* **課題**
1 – アデノウイルスに関する文章の内容を2文でまとめること。
2 – アデノウイルスに関する文章で、「パニックを起こさないことが大切だ」と語ったのは誰か。
3 – アデノウイルスに関する文章の続きを、最後の文の直後から書くこと。

ボストン小児病院の感染症医リチャード・マリー博士は「パニックを起こさないことが大切だ」と語る。「ただ、さまざまな理由から、CDCが全米の臨床医に警戒を呼びかけることは重要だと考えている」。

アラバマ大学バーミンガム校公衆衛生学部の公衆衛生の研究者、バーサ・イダルゴ氏も同意する。「特にこの年齢層に患者が集中していることは、当然注視すべき事態だ」。

新型コロナとの関連性は「考えにくい」

アデノウイルスが原因になった可能性はあるが、関連性は証明されていない。医師らは、アデノウイルスの感染は小児によくあることで、この子どもたちは偶然ウイルスに感染した可能性があると指摘している。

現時点では、新型コロナウイルス感染症を引き起こすコロナウイルスとの明確な関連性はない、と専門家は述べている。 CDCによると、イギリスの子どもたちの何人かはコロナウイルスの検査でも陽性だったが、アラバマの子どもたちには陽性者はいなかったという。

ミルストーン博士は、コロナウイルスとの関連は「考えにくい」としつつ、完全に除外することはできないと述べた。 「その点には疑問符を付ける必要はある」という。

* **記録データ**
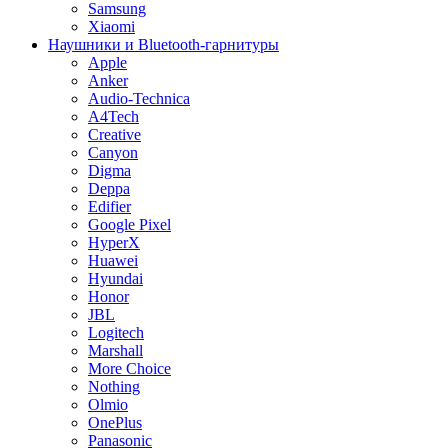
Samsung
Xiaomi
Наушники и Bluetooth-гарнитуры
Apple
Anker
Audio-Technica
A4Tech
Creative
Canyon
Digma
Deppa
Edifier
Google Pixel
HyperX
Huawei
Hyundai
Honor
JBL
Logitech
Marshall
More Choice
Nothing
Olmio
OnePlus
Panasonic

* **解答**
1 – 専門家らはパニックを起こさないことが大切だとしつつ、この年齢層に患者が集中していることは注視すべきで、CDCが全米の臨床医に警戒を呼びかけることは重要だと述べている。アデノウイルスが原因になった可能性はあるが関連性は証明されておらず、新型コロナウイルスとの関連も「考えにくい」とされる一方、完全に除外することはできないという。

2 – ボストン小児病院の感染症医リチャード・マリー博士。

3 –
CDCは、医療提供者に対し、原因不明の肝炎の子どもたちにアデノウイルス感染の検査を行い、感染者数を保健当局に報告するよう求めている。

重度な肝炎の兆候としては、長引く発熱、激しい腹痛、黄疸(皮膚や目が黄色くなること)などがある。このような症状に気づいた保護者は、すぐに子どものかかりつけ医に相談してほしいとマリー博士は述べ、重症でも治癒すると付け加えた。

そして、今回の感染例の原因がウイルス性だと判明した場合は、コロナウイルスのリスクを減らすために多くの家庭で行われてきたのと同じ対策(手洗い、咳・くしゃみをまき散らさないことなど)が予防に役立つ。